Price Chart for Leading Subscription Video Streaming Services: Updated With New Max Prices

Rising dollar sign that also looks like streaming play buttons
Illustration: Cheyne Gateley/VIP+

The steady SVOD price creep of recent years has, it seems, entered a new content-centric phase. 

With Peacock set to hike its rates in mid-July — just ahead of the Paris Olympics’ opening ceremonies — Max on Tuesday implemented its own surprise price increase, mere days before the June 16 season premiere of HBO’s blockbuster series “House of the Dragon.”

It’s a signifier of just how much the streaming business has changed in the past two years. The week before the show’s first season premiere in 2022 (and amid the company’s Great Content Purge), HBO/Max parent Warner Bros. Discovery actually slashed the price of annual subscriptions to its SVOD by 30% for new users. 

The intention then was clearly to entice new subscribers coming for “Dragon” to lock into yearly plans, thereby reducing the number of fans who would churn out following the season finale. 

Unless David Zaslav & Co. have a similar discount up their sleeves set to launch in the next two weeks, the strategy this time around seems to be rather different. Now, WBD appears intent on simply collecting as much revenue as possible from any users who sign up to catch “House of the Dragon” rather than trying to persuade them to remain in the Max ecosystem. 

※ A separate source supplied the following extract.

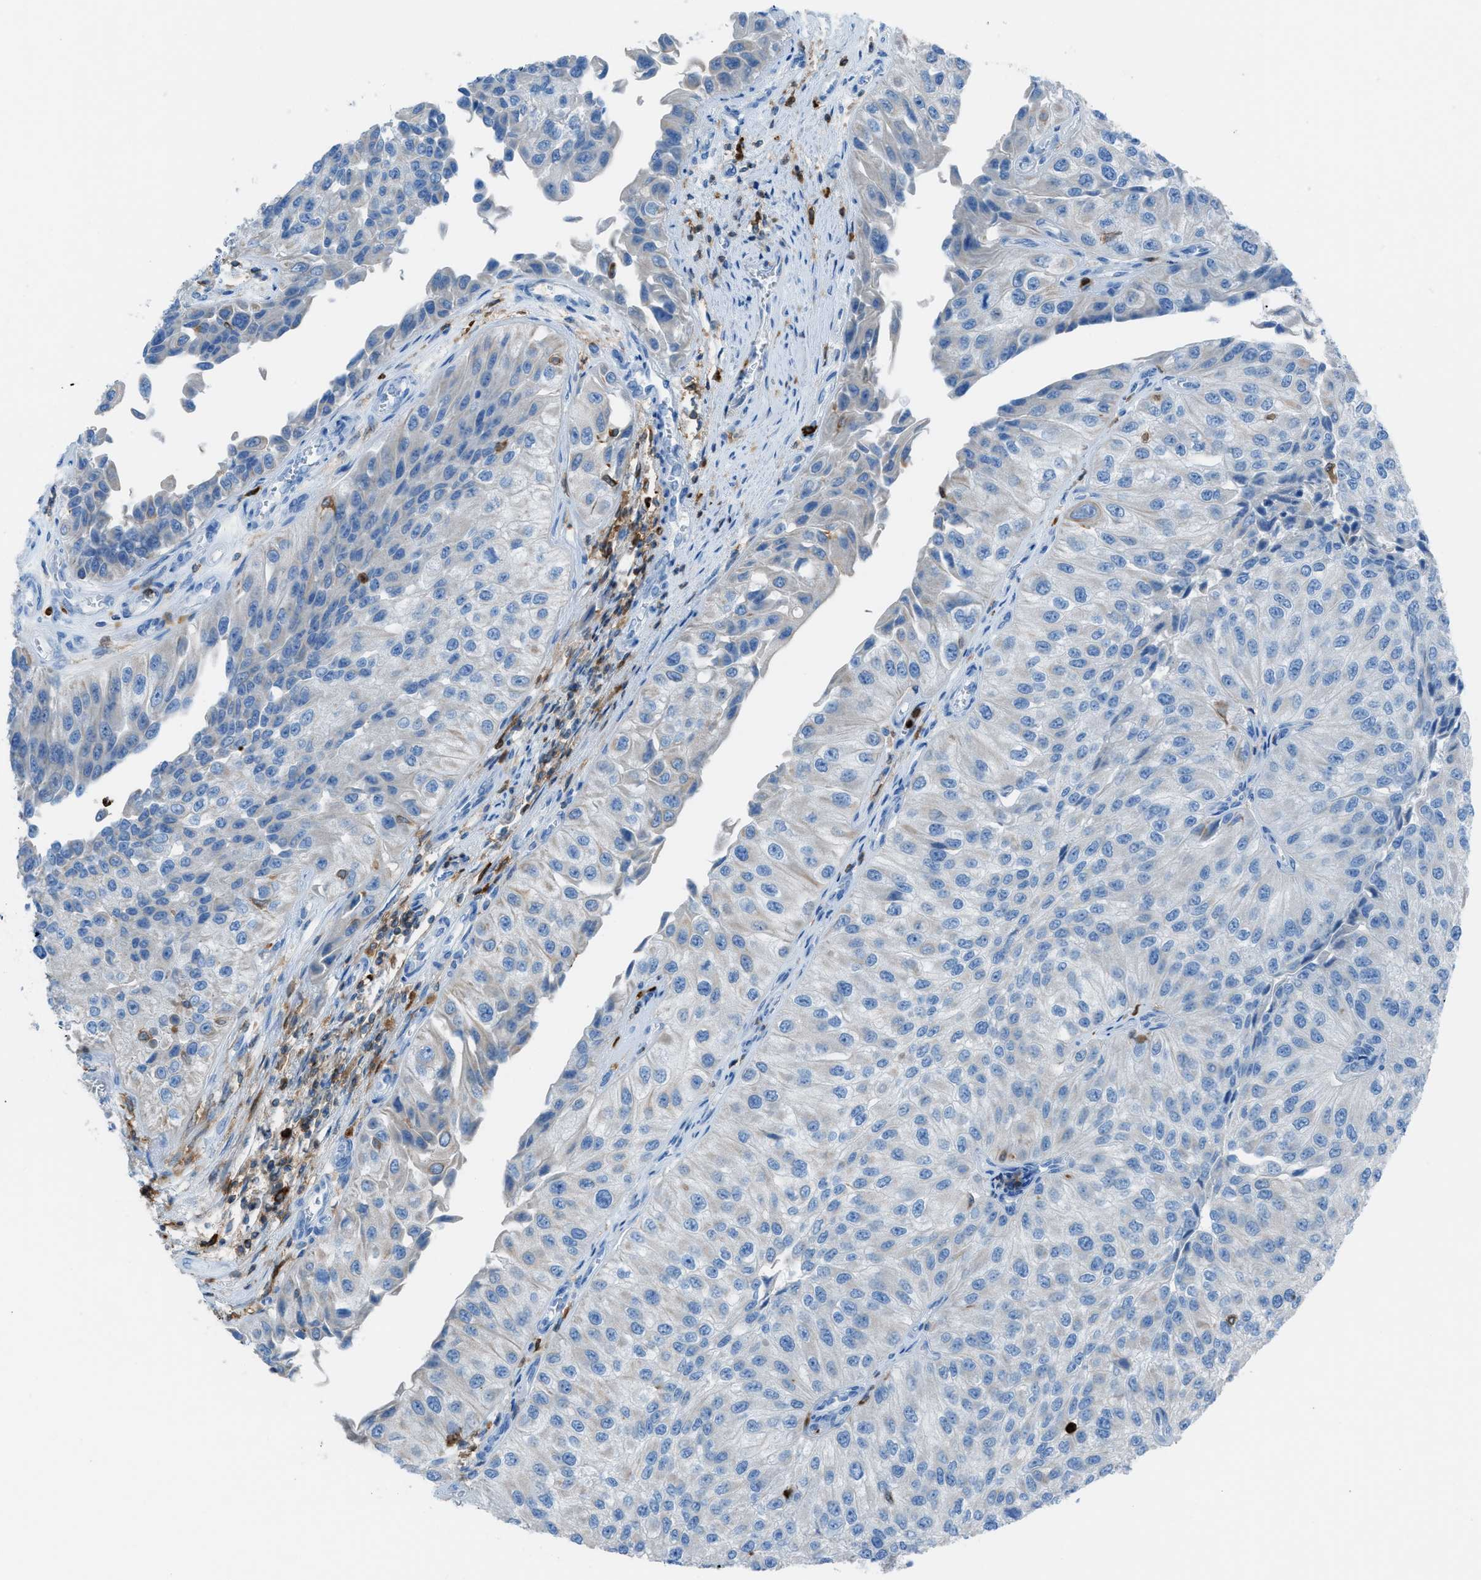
{"staining": {"intensity": "negative", "quantity": "none", "location": "none"}, "tissue": "urothelial cancer", "cell_type": "Tumor cells", "image_type": "cancer", "snomed": [{"axis": "morphology", "description": "Urothelial carcinoma, High grade"}, {"axis": "topography", "description": "Kidney"}, {"axis": "topography", "description": "Urinary bladder"}], "caption": "The immunohistochemistry (IHC) image has no significant expression in tumor cells of urothelial cancer tissue.", "gene": "ITGB2", "patient": {"sex": "male", "age": 77}}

It’s possible to conclude from this that the annual pricing strategy didn’t work; the fact that WBD has lost almost a million domestic streaming subscribers since Q3 2022, when “Dragon” premiered, would seem to support this. 

But one should also conclude that, even as media companies trim their content spending, the credo of “content is king” remains as strong as ever and is dictating pricing strategies even more forcefully.